S'il y a un mot qui résume mieux que tout autre ce premier budget du gouvernement majoritaire de Stephen Harper, ce serait: «business». Le ministre des Finances a déposé hier un document qui ressemble davantage à un plan d'affaires qu'à un budget.

Érigeant la création d'emplois et le développement économique au rang de nouveau dogme suprême du Canada, le gouvernement Harper mise le paquet sur l'exploitation des ressources naturelles, l'ouverture de nouveaux marchés, les investissements privés et la main-d'oeuvre.

Au passage, certains ministères passent dans le tordeur, notamment l'Environnement et l'Immigration, qui devront maintenant se mettre au service de la création d'emplois. Les bouleversements à venir sont majeurs.

Résumons la position du gouvernement Harper telle que décrite dans ce budget: les évaluations environnementales sont trop nombreuses, trop longues et trop tatillonnes, ce sont des «tracasseries», des «labyrinthes tortueux», une véritable «plaie» même, qui fait fuir les investisseurs. Le gouvernement modifiera donc la loi pour qu'il n'y ait plus qu'une seule évaluation environnementale par projet, dans un délai clairement établi.

Dans ses documents, le ministre des Finances détaille même l'expérience malheureuse de pétrolières et minières dont les projets de pipeline ou de mine d'uranium ont souffert des délais d'évaluation.

On prévoit, dans la prochaine décennie, 500 grands projets d'exploitation de ressources naturelles au Canada, des investissements de 500 milliards, des centaines de milliers d'emplois et des centaines de milliards en retombées pour l'économie canadienne, selon le budget. Devant des chiffres aussi alléchants, le ministère de l'Environnement, qui pesait déjà peu aux yeux des conservateurs, vient d'être réduit au rang d'agence d'approbation des grands projets.
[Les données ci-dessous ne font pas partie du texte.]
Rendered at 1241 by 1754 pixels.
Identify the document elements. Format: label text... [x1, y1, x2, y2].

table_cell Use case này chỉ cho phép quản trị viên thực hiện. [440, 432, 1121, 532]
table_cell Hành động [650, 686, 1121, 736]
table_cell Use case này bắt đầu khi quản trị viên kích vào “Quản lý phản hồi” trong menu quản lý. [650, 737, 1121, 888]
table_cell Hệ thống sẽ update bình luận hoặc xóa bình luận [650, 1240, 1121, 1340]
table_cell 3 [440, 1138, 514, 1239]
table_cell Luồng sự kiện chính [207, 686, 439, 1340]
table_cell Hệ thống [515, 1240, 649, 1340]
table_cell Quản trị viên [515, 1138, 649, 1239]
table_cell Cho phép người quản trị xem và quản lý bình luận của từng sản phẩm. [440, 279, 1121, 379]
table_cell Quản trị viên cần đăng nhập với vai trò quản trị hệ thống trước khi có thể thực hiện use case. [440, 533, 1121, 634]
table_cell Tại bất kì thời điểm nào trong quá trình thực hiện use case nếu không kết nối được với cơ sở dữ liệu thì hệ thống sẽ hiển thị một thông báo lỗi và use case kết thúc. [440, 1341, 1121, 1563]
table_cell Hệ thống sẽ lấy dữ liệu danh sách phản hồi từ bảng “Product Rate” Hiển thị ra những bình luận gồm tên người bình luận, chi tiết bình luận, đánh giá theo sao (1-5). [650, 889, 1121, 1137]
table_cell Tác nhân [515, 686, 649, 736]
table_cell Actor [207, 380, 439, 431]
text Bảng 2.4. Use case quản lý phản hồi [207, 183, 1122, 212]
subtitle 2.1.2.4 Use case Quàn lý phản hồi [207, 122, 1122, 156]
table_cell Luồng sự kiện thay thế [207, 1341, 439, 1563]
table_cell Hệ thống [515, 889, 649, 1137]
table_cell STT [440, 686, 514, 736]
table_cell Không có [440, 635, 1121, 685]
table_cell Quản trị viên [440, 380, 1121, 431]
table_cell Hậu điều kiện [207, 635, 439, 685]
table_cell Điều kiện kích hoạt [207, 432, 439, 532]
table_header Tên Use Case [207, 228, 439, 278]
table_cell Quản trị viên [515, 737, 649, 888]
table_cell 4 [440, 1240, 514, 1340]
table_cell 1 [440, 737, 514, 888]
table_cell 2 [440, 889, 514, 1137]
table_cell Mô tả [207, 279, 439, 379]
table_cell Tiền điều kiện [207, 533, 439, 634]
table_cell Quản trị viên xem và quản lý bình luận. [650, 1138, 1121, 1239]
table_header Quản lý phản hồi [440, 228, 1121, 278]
Ce budget donne un coup d'accélérateur, entre autres, au projet de pipeline devant transporter le pétrole des sables bitumineux de l'Alberta aux États-Unis.

Même coup de barre «business» au ministère de l'Immigration, qui devra dorénavant accélérer le traitement des demandes et privilégier les immigrants qualifiés prêts à intégrer le marché du travail.

Le titre de ce chapitre dit tout: «Créer un système d'immigration économique efficace et souple».

Le Canada doit mettre ses efforts à attirer les immigrants les «plus doués et les plus brillants», dit-on dans le budget. Pour y arriver, Ottawa commencera par abolir les demandes de quelque 280 000 immigrants sur la liste d'attente depuis 2008 et les remboursera pour les frais engagés (130 millions). On reprend donc à zéro, avec les immigrants qui correspondent aux nouveaux critères et qui seront sélectionnés plus rapidement.

Ottawa veut par ailleurs s'assurer que les employeurs cherchent d'abord à combler leurs besoins saisonniers auprès de la main-d'oeuvre locale avant de faire appel à des travailleurs étrangers temporaires.

On sent également l'approche «business» de ce gouvernement dans les mesures touchant l'innovation (qui devra mieux répondre aux besoins des entreprises), dans les programmes destinés aux autochtones et dans les changements à l'assurance emploi.

Même touche «business» à Patrimoine Canada, qui confirme par ailleurs des compressions massue de 115 millions à Radio-Canada en trois ans. On apprend que Patrimoine Canada «se concentrera sur les activités de financement donnant lieu à des contributions de la part de partenaires».

Le ministre Flahery l'a dit clairement hier: il veut changer la culture du gouvernement fédéral.

Le rétrécissement des pouvoirs du ministère de l'Environnement, les nouvelles mesures à l'Immigration et les modifications au régime de retraite et à l'assurance emploi provoqueront assurément des réactions négatives chez les partis de l'opposition, en particulier au Nouveau Parti démocratique (NPD) de Thomas Mulcair. M. Harper le sait. Il le souhaite, d'ailleurs. Chaque fois que M. Mulcair critiquera ce budget, M. Harper répétera que le NPD est contre la création d'emplois et l'exploitation de nos ressources naturelles.

Chaque fois que le NPD critiquera les compressions et les choix budgétaires, le gouvernement répondra que l'opposition veut retarder l'atteinte de l'équilibre budgétaire. Bref, les socialistes irresponsables contre le très responsable gouvernement conservateur.

Stephen Harper aura aussi tout le loisir de répéter, ce qui est vrai, que, contrairement aux libéraux des années 90, il n'équilibre pas son budget en réduisant les transferts aux provinces.

Vous pouvez d'ailleurs gager dès maintenant que cet équilibre sera atteint plus tôt qu'en 2015, ce qui permettra aux conservateurs d'offrir des cadeaux budgétaires aux Canadiens juste avant les élections d'octobre 2015.